More aid sought for needy schools
Local legislators say formula unfair
ALBANY Capital Region state legislators want to inject $350 million into the proposed state budget to help needy school districts.
The push is an effort to help offset about $2 billion in state aid that is being withheld from school districts as part of a Gap Elimination Adjustment, a tool created four years ago to reduce the budget deficit by withholding a percentage of a district’s state aid. Legislators, educators and school officials assembled at the Legislative Office Building on Wednesday to argue that the GEA unfairly hurts high-need school districts because such a large portion of their funding is derived from state aid.
“[The GEA] was supposed to be a one-time cut in education funding,” said state Sen. Cecilia Tkaczyk, D-Duanesburg. “Unfortunately, these cuts have continued.”
She and a group of other legislators are calling on Gov. Andrew Cuomo and legislative leaders to add $350 million into school aid and move more than $250 million in the budget to help needy schools. Stressing the need for a change, the legislators cited a recent statewide survey that showed 87 percent of districts have cut teachers, a quarter have cut back honors classes and remedial programs are being eliminated.
“Schools are running out of money,” Tkaczyk said.
Speaking in support of the proposal was Fort Plain resident Sara Niccoli, parent of a Harry Hoag Elementary School fourth-grader. She said her daughter’s school has stretched its teaching staff thin, has few enrichment activities and doesn’t have enough resources.

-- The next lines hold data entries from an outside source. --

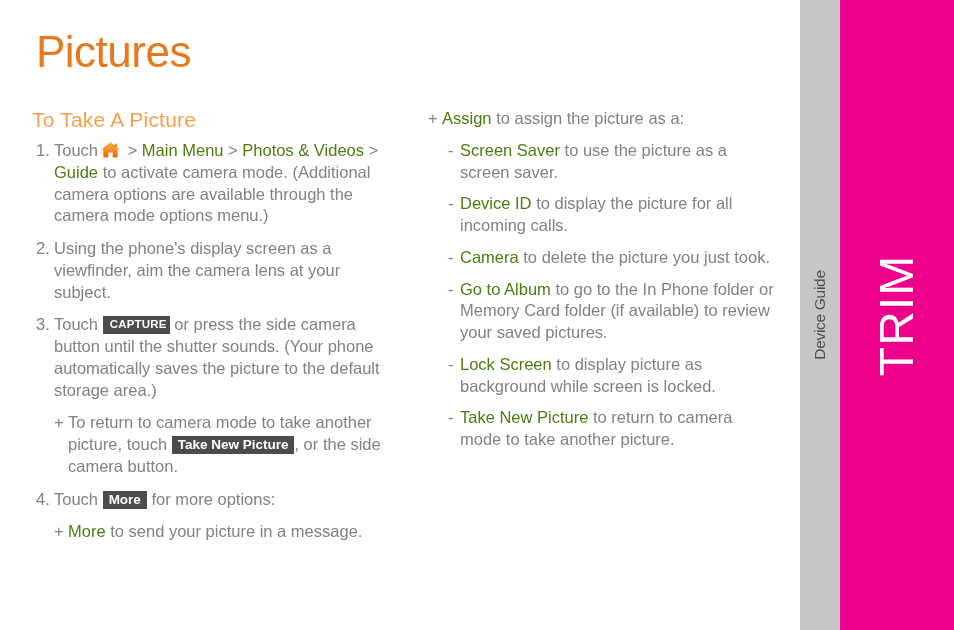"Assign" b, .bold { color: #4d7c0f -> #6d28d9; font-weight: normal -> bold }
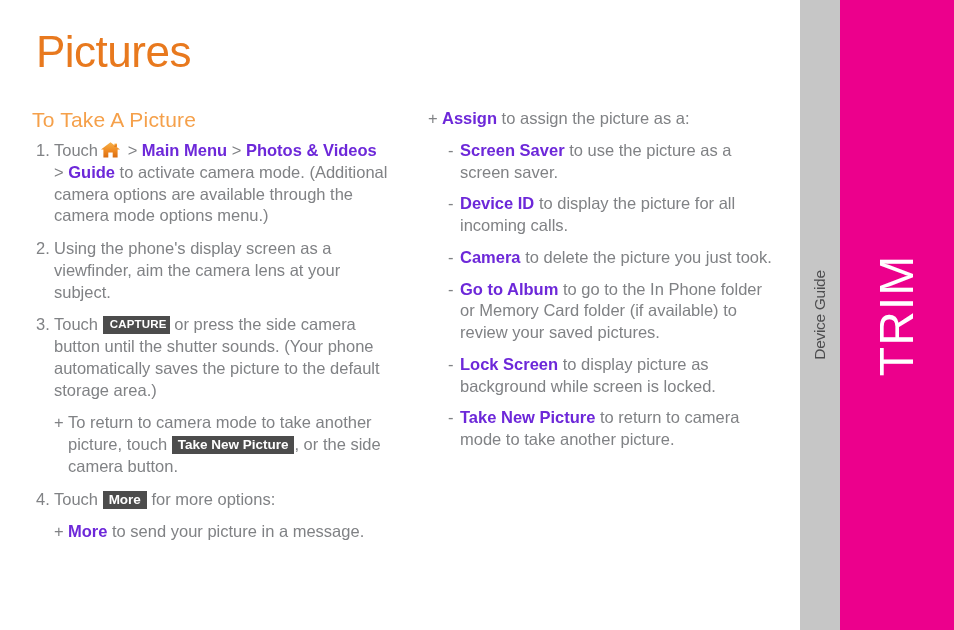"Device ID" b { text: Device -> Videos }
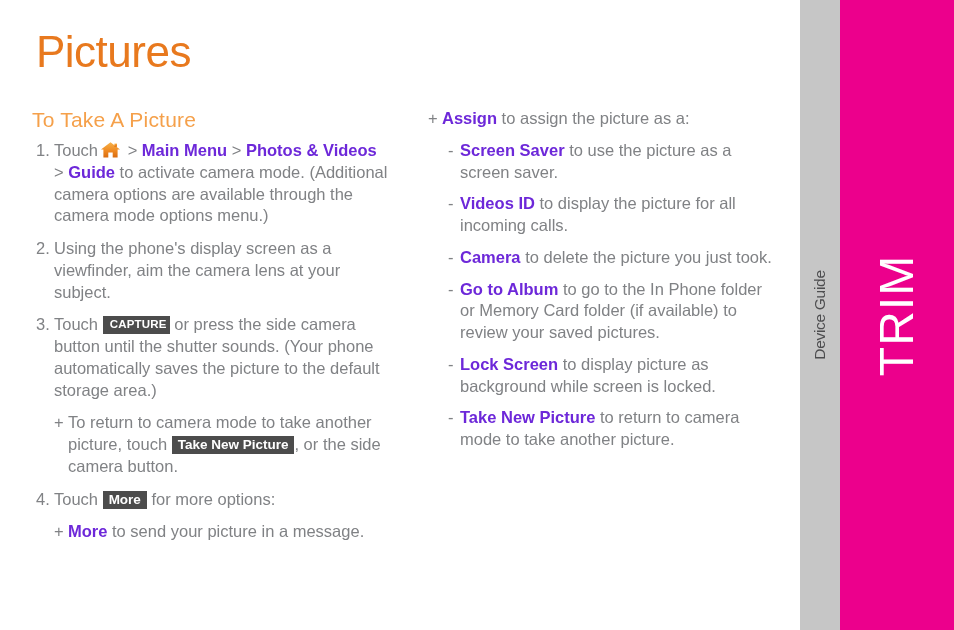"CAPTURE" .badge-caps { padding: 2px 3px 3px 7px -> 2px 16px 3px 7px }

“School has really become a lesson in getting through six hours and 38 minutes of the day,” Niccoli said.
Also speaking out was Fonda-Fultonville Central School District board President Linda Wszolek, who said the district’s staff has been cut 17 percent in the last three years and they were also forced to do mid-year budget cuts recently. The result, she said, is a “skeleton staff.”
“We are at the point where we are adversely affecting our children on a daily basis,” Wszolek said.
The proposal to increase aid to needy districts includes redirecting efficiency grants, leftover bullet aid and additional education dollars, changing the formulas for determining the GEA and state aid, and adding $350 million in new money for education aid.
As to where an increase in education aid would come from, Tkaczyk suggested that one source of revenue would be closing tax loopholes. She called on businesses that operate in the state but aren’t headquartered here to pay taxes here.
“We’re open to suggestions,” she added.
Assemblyman Phil Steck, D-Colonie, endorsed moving away from competitive grants and using that money as state aid.
“I’m against this grant process,” he said, describing it as a waste of time. “It becomes a contest of who can write the best grants.”
Steck lamented the fact that less than half of last year’s funding for competitive grants was distributed. He said it would be a mistake to repeat that this year, with $50 million targeted for competitive grants in the proposed budget.
Schoharie Central School District Superintendent Brian Sherman added that the competitive grant process is actually harmful for small districts, because they don’t have the staff to apply for these grants.
“We don’t have the resources to compete,” he said.
Sherman also supported ending the process of allocating bullet aid, money distributed after the budget process. Even though Schoharie has benefited from this funding in the past, he said allocating it as a normal portion of the state budget would be more beneficial, as it would allow districts to budget properly.
Steck noted that it was important to deal with more than just the inequities of the GEA, highlighting the different needs of the Schenectady City School District and the Niskayuna Central School District. He said Schenectady was hurt more by the state education aid formula than the GEA, while Niskayuna suffered more from the GEA than the education aid formula.
Tkaczyk described their proposals as a short-term solution for this year, with the state needing to develop long-term plans that will change how education is funded.
“The bottom line is we need more money to help us fund our education program so we can adequately provide the funding for our teachers, our schools, and so our kids can get the education programming they need,” she said.